## [WORK REQUIRED]
Return the text of the items below verbatim, starting at the beginning of the items and ending at the line that contains "Choix populaire", with both ends included. Leave the pictures out of the answer.

"""

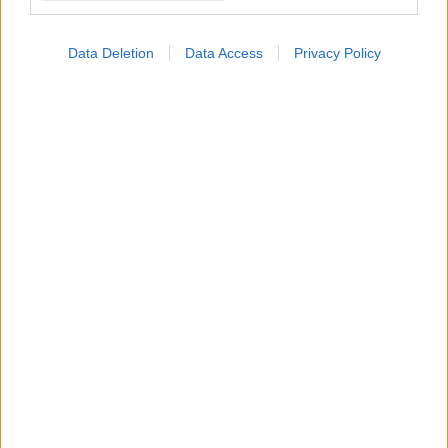
Data Deletion
Data Access
Privacy Policy
ΜΠΕΙΤΕ ΣΤΗ ΣΥΖΗΤΗΣΗ
Loading...
Προσθήκη Σχολίου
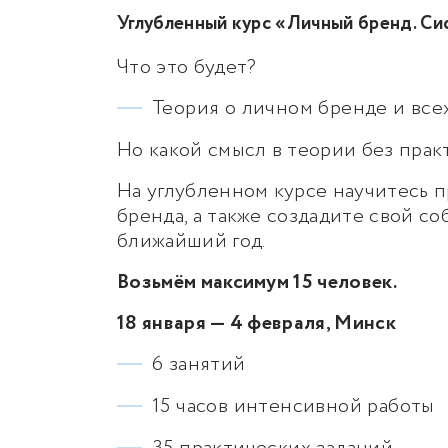
Углубленный курс «Личный бренд. Сис
Что это будет?
Теория о личном бренде и всех
Но какой смысл в теории без прак
На углубленном курсе научитесь 
бренда, а также создадите свой с
ближайший год.
Возьмём максимум 15 человек.
18 января — 4 февраля, Минск
6 занятий
15 часов интенсивной работы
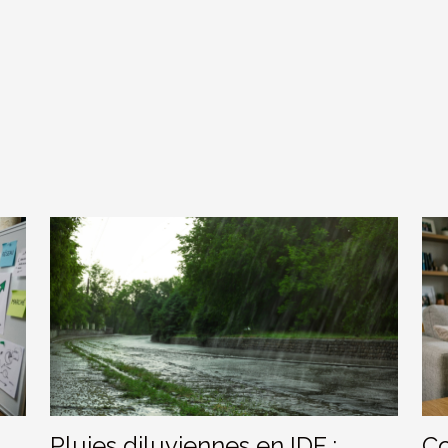
Pluies diluviennes en IDF :
Co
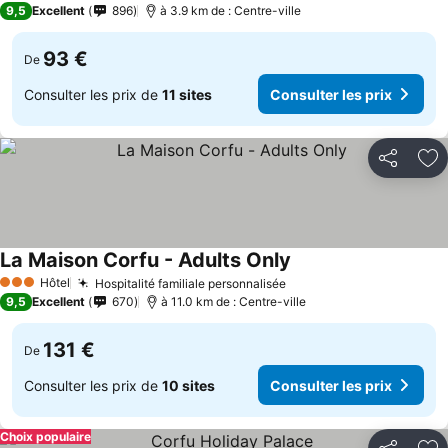
9,5
Excellent
896
à 3.9 km de : Centre-ville
93 €
De
Consulter les prix de
11 sites
Consulter les prix
Partager
Aj
La Maison Corfu - Adults Only
Consulter les prix
Hôtel
Hospitalité familiale personnalisée
Consulter les prix
3 Étoiles
9,5
Excellent
670
à 11.0 km de : Centre-ville
131 €
De
Consulter les prix de
10 sites
Consulter les prix
Choix populaire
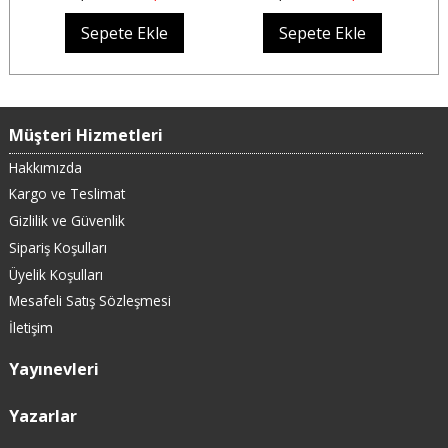
Sepete Ekle
Sepete Ekle
Müşteri Hizmetleri
Hakkımızda
Kargo ve Teslimat
Gizlilik ve Güvenlik
Sipariş Koşulları
Üyelik Koşulları
Mesafeli Satış Sözleşmesi
İletişim
Yayınevleri
Yazarlar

"""

## [RESPONSE TO THE TASK]
Data Deletion
Data Access
Privacy Policy
ΜΠΕΙΤΕ ΣΤΗ ΣΥΖΗΤΗΣΗ
Loading...
Προσθήκη Σχολίου
Углубленный курс «Личный бренд. Сис
Что это будет?
Теория о личном бренде и всех
Но какой смысл в теории без прак
На углубленном курсе научитесь 
бренда, а также создадите свой с
ближайший год.
Возьмём максимум 15 человек.
18 января — 4 февраля, Минск
6 занятий
15 часов интенсивной работы
Pluies diluviennes en IDF :
Co
9,5
Excellent
896
à 3.9 km de : Centre-ville
93 €
De
Consulter les prix de
11 sites
Consulter les prix
Partager
Aj
La Maison Corfu - Adults Only
Consulter les prix
Hôtel
Hospitalité familiale personnalisée
Consulter les prix
3 Étoiles
9,5
Excellent
670
à 11.0 km de : Centre-ville
131 €
De
Consulter les prix de
10 sites
Consulter les prix
Choix populaire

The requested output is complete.